**PROVIDED MATERIAL**
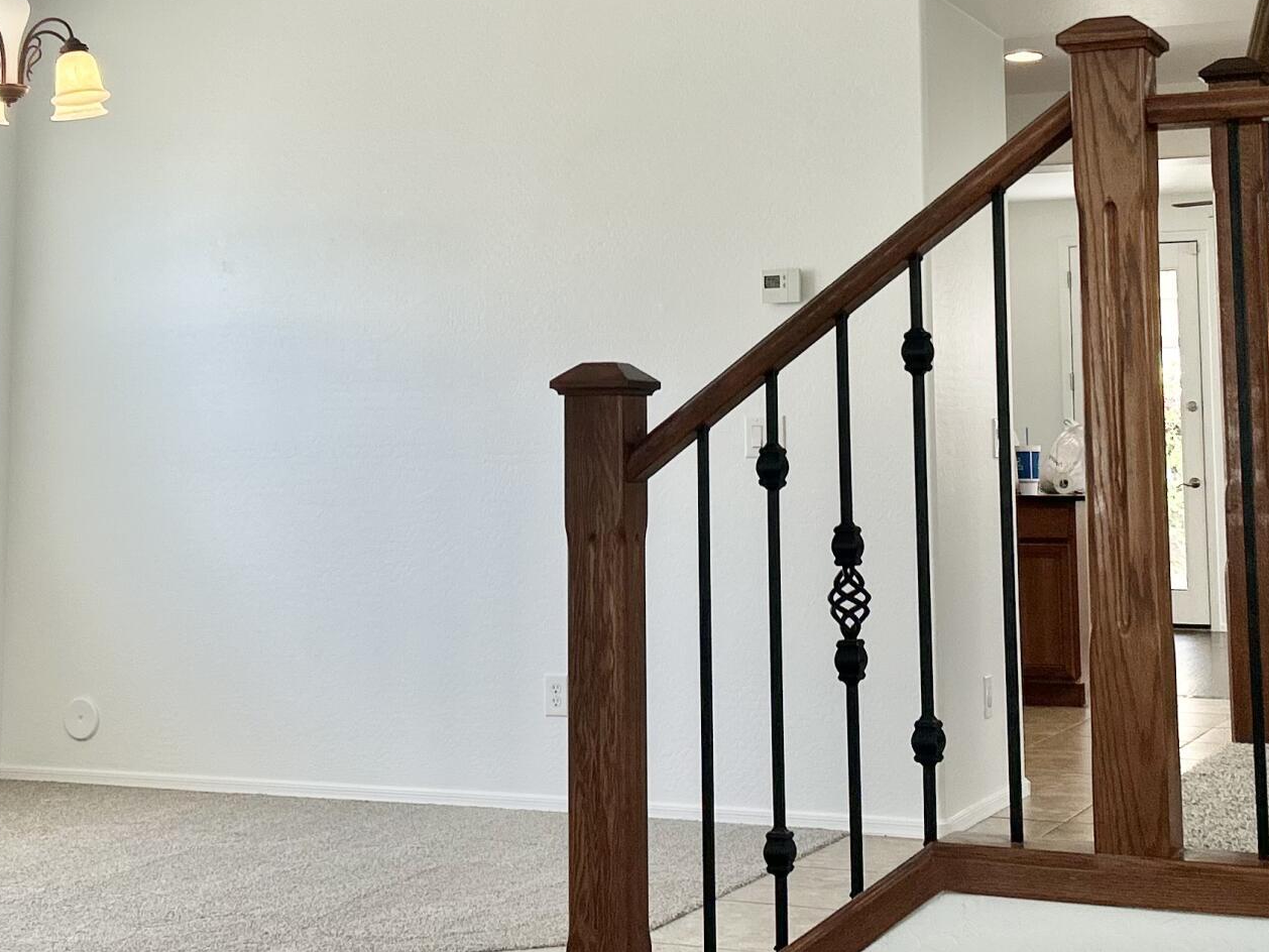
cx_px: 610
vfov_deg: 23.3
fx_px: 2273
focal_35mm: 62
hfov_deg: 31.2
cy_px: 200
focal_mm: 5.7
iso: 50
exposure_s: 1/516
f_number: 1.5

**YOUR TASK**
The result should be all the records, retyped exactly, with no pictures among them.

**EXERCISE OUTPUT**
cx_px: 610
vfov_deg: 23.3
fx_px: 2273
focal_35mm: 62
hfov_deg: 31.2
cy_px: 200
focal_mm: 5.7
iso: 50
exposure_s: 1/516
f_number: 1.5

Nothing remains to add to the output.